A partir dos dados observados, pode-se afirmar que Hugo foi silenciado diante da reação das pessoas à sua condição surda, pois preferia o silêncio diante dos ouvintes por não se sentir com valia nessa sociedade falante. A experiência mutista de Hugo confirmou o que Silveira e Rezende (2010) asseguram “os surdos na Modernidade se constituíram nos discursos como deficientes auditivos, com déficit de audição, além de outras terminologias, resultado de enunciados discursivos que, ao longo dos tempos, sofreram dentro de uma estratégia de menos valia sobre o seu ser surdo” (p.62).

Com o passar do tempo e a chegada ao mundo adulto, as necessidade eram outras e Hugo foi atrás de conquistas na área acadêmica e pessoal. Com isso surgiu a preocupação dos pais com o mercado de trabalho que denuncia e fez refletir sobre a confiabilidade ausente nas empresas e na sociedade em geral sobre o potencial da pessoa surda. A partir desta reflexão, tornou-se evidente uma realidade existente na sociedade sobre o descrédito na competência do sujeito surdo e em sua capacidade de ascensão em uma empresa.

Em relação ao ajuizamento da cultura ouvintista sobre a competência do surdo, Perlin (2010) comenta: “A ideia de o surdo concentrar-se facilmente em suas atividades sem a distração do barulho leva a imagem do surdo como produtor braçal de produtividade” (p.55).
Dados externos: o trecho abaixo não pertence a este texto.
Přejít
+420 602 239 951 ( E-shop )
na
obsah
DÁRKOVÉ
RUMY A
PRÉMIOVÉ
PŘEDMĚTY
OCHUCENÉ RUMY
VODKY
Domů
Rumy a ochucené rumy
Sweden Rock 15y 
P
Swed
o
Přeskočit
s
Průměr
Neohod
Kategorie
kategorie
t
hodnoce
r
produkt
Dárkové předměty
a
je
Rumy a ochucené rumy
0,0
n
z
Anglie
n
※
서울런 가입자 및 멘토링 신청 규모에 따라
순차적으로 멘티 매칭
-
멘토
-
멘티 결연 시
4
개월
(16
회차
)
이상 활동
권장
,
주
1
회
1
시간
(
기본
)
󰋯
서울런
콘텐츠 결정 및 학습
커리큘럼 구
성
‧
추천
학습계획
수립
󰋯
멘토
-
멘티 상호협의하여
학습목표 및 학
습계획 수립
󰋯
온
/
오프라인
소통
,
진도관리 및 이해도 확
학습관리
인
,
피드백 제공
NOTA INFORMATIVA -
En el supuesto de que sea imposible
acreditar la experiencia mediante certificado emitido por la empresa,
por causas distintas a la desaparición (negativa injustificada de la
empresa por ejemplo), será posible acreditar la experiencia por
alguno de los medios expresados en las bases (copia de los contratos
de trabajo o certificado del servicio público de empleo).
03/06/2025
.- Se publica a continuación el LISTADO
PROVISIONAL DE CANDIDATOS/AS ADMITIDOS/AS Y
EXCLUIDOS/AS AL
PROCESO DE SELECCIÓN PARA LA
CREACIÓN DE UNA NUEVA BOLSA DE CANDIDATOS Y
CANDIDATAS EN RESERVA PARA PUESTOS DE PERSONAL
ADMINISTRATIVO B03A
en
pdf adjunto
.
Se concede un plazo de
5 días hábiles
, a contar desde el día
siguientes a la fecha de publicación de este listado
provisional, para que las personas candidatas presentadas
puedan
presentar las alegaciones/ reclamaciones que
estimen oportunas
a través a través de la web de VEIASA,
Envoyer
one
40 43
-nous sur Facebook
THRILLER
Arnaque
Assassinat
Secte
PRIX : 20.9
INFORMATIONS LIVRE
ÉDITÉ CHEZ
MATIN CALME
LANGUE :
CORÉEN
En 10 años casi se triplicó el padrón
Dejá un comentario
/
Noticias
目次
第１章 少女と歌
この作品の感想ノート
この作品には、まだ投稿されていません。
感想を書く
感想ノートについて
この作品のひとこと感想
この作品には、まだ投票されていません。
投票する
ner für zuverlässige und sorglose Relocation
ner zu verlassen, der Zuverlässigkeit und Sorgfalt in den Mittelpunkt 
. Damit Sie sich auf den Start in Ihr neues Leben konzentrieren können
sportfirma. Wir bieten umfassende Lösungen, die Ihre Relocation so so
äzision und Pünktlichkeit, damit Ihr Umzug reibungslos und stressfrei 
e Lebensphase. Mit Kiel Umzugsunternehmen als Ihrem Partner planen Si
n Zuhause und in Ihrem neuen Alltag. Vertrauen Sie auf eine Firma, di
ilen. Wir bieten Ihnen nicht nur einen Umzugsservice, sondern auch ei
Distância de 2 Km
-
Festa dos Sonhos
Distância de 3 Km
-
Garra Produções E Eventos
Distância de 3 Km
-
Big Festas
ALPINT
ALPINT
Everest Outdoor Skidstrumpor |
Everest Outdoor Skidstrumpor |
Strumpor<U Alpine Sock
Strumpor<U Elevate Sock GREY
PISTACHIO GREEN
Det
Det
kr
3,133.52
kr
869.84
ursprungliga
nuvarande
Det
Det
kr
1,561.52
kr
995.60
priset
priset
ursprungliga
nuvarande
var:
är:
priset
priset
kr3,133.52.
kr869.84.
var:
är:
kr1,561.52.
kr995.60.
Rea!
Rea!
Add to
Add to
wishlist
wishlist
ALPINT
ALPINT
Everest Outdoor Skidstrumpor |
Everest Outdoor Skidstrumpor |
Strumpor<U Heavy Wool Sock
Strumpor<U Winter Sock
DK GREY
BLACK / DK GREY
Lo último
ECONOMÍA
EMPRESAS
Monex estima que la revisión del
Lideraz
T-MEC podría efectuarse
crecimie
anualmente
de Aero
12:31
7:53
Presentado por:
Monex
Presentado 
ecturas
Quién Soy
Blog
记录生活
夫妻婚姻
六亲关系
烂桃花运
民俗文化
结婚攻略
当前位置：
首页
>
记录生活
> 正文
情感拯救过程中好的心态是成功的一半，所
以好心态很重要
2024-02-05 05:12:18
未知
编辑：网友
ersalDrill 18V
Isso comprovou que a apreensão dos pais diante do mercado de trabalho não é infundada. Portanto, a questão principal não é ter profissão, o mais importante é saber em que profissão o surdo vai atuar porque “é muito raro ter mão-de-obra surda com especialização maior, que exija mais preparo intelectual, e, quando esse preparo existe, o surdo não é contratado para exercer a sua habilitação plena, mas para um cargo menos exigente” (Silveira & Rezende, 2008, p.73).